One of the obvious difficulties inherent to listening to 2x playback speed audio is you miss more when you lose focus. You can get away with distractions when listening to talks with a lot of fluff, like the storytelling TEDTalk above, but if you lose focus for 30 seconds when listening to a Bulletproof Exec podcast because of a gchat notification, you’re going to be lost. When listening to 2x audio, you should channel the guy from My New Haircut and don’t let anything or anyone interrupt you while you’re in the zone. Here’s a couple tips to cut down on your distractions:

1) Exit out of all email tabs, IM clients, Facebook, and any other notification-generating apps. This includes putting your phone on silent.

2) Don’t actually watch the corresponding video. Unless somebody’s drawing a diagram, the visuals of the talk don’t contribute much to the actual content, and can be a source of distraction. Instead, point your browser to a very static and very boring page, like my personal favorite,

3) Binaural beats are a simple and powerful biohack that really help get your mind in the proper state for absorbing information. At a high level, binaural beats consist of two tones played at slightly different frequencies through your headphones. For example, one ear hears a 310 Hz tone, the other a 300 Hz tone, which helps entrain 10 Hz brain waves, i.e. alpha and mu waves. The theory is simple enough, so I recommend you head over to this Youtube channel and try it!

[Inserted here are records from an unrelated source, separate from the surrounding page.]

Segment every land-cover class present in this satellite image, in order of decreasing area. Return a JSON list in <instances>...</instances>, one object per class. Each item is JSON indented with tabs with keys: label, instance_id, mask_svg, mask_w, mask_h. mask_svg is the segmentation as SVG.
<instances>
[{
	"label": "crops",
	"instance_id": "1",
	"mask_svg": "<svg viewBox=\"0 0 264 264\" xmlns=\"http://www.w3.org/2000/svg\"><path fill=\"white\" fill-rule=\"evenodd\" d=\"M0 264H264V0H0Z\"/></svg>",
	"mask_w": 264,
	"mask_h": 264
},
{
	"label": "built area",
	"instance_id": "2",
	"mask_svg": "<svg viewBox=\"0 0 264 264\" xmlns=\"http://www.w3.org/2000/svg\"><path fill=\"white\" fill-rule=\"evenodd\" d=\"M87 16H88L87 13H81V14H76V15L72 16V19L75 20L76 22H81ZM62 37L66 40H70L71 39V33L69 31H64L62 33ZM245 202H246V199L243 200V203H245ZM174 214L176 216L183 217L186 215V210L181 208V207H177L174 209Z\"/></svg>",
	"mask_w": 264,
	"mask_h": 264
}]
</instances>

Personally, I usually start a 12 Hz binaural beat shortly before listening to a talk or podcast at 2x and keep it playing throughout. Not only do binaural beats help optimize your mental state, but they also provide a consistent baseline of sound to block out extraneous noise from your home, office, or crowded commuter train. Conventional wisdom around binaural beats usually says that a 8-10 Hz beat is optimal for learning new information, but 12 Hz works better in my own highly unquantified N=1 experiment.


I hope this information helps you get started in optimizing your information consumption. As a developer, I’m all about efficiency. And after starting this routine, I’ve been able to regularly digest my favorite online audio content in half the time, which has been a huge win.